▸ **Assignment**
Tally the lines of the records below that include the word "SetTotalBytes", and write down only that tally.

== == ==

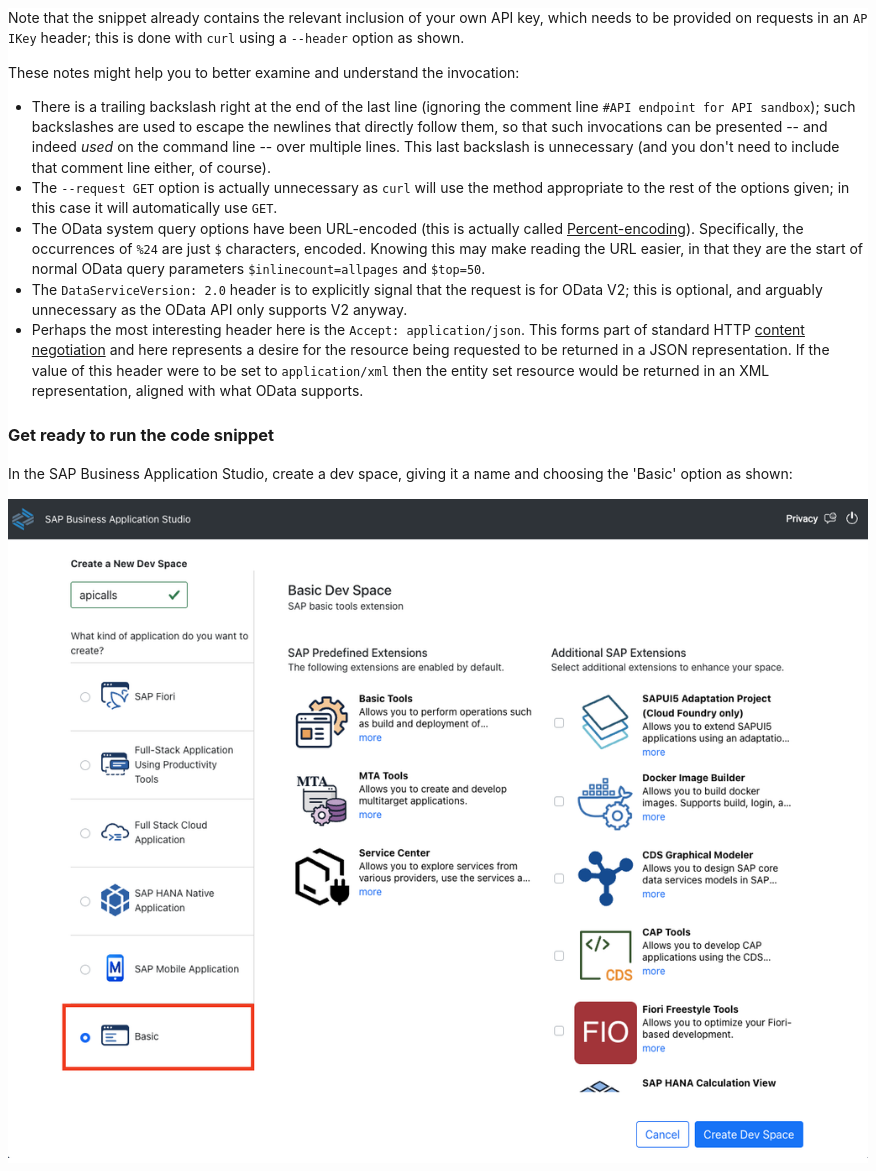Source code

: Note that the snippet already contains the relevant inclusion of your own API key, which needs to be provided on requests in an `APIKey` header; this is done with `curl` using a `--header` option as shown.

These notes might help you to better examine and understand the invocation:

- There is a trailing backslash right at the end of the last line (ignoring the comment line `#API endpoint for API sandbox`); such backslashes are used to escape the newlines that directly follow them, so that such invocations can be presented -- and indeed _used_ on the command line -- over multiple lines. This last backslash is unnecessary (and you don't need to include that comment line either, of course).
- The `--request GET` option is actually unnecessary as `curl` will use the method appropriate to the rest of the options given; in this case it will automatically use `GET`.
- The OData system query options have been URL-encoded (this is actually called [Percent-encoding](https://en.wikipedia.org/wiki/Percent-encoding)). Specifically, the occurrences of `%24` are just `$` characters, encoded. Knowing this may make reading the URL easier, in that they are the start of normal OData query parameters `$inlinecount=allpages` and `$top=50`.
- The `DataServiceVersion: 2.0` header is to explicitly signal that the request is for OData V2; this is optional, and arguably unnecessary as the OData API only supports V2 anyway.
- Perhaps the most interesting header here is the `Accept: application/json`. This forms part of standard HTTP [content negotiation](https://developer.mozilla.org/en-US/docs/Web/HTTP/Guides/Content_negotiation) and here represents a desire for the resource being requested to be returned in a JSON representation. If the value of this header were to be set to `application/xml` then the entity set resource would be returned in an XML representation, aligned with what OData supports.


### Get ready to run the code snippet

In the SAP Business Application Studio, create a dev space, giving it a name and choosing the 'Basic' option as shown:

![creating a Basic dev space](basic-dev-space.png)
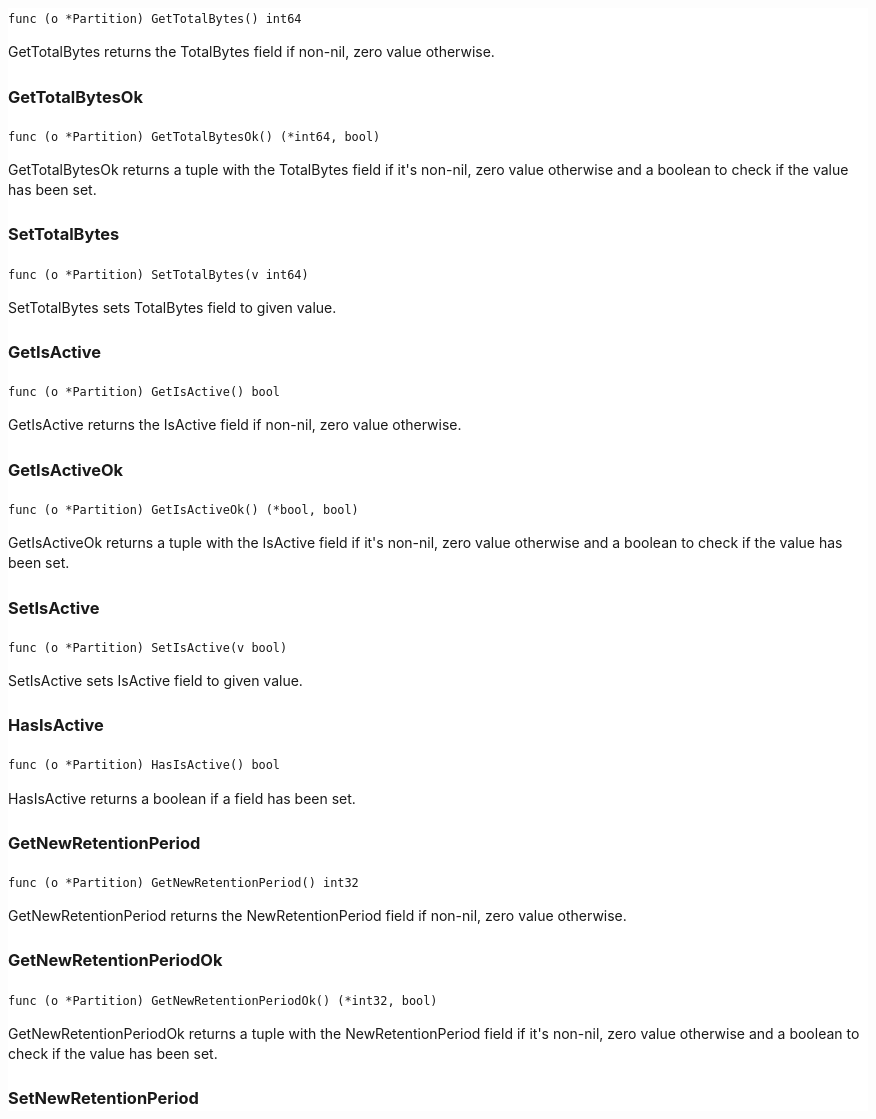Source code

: `func (o *Partition) GetTotalBytes() int64`

GetTotalBytes returns the TotalBytes field if non-nil, zero value otherwise.

### GetTotalBytesOk

`func (o *Partition) GetTotalBytesOk() (*int64, bool)`

GetTotalBytesOk returns a tuple with the TotalBytes field if it's non-nil, zero value otherwise
and a boolean to check if the value has been set.

### SetTotalBytes

`func (o *Partition) SetTotalBytes(v int64)`

SetTotalBytes sets TotalBytes field to given value.


### GetIsActive

`func (o *Partition) GetIsActive() bool`

GetIsActive returns the IsActive field if non-nil, zero value otherwise.

### GetIsActiveOk

`func (o *Partition) GetIsActiveOk() (*bool, bool)`

GetIsActiveOk returns a tuple with the IsActive field if it's non-nil, zero value otherwise
and a boolean to check if the value has been set.

### SetIsActive

`func (o *Partition) SetIsActive(v bool)`

SetIsActive sets IsActive field to given value.

### HasIsActive

`func (o *Partition) HasIsActive() bool`

HasIsActive returns a boolean if a field has been set.

### GetNewRetentionPeriod

`func (o *Partition) GetNewRetentionPeriod() int32`

GetNewRetentionPeriod returns the NewRetentionPeriod field if non-nil, zero value otherwise.

### GetNewRetentionPeriodOk

`func (o *Partition) GetNewRetentionPeriodOk() (*int32, bool)`

GetNewRetentionPeriodOk returns a tuple with the NewRetentionPeriod field if it's non-nil, zero value otherwise
and a boolean to check if the value has been set.

### SetNewRetentionPeriod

== == ==

▸ **Your solution**
3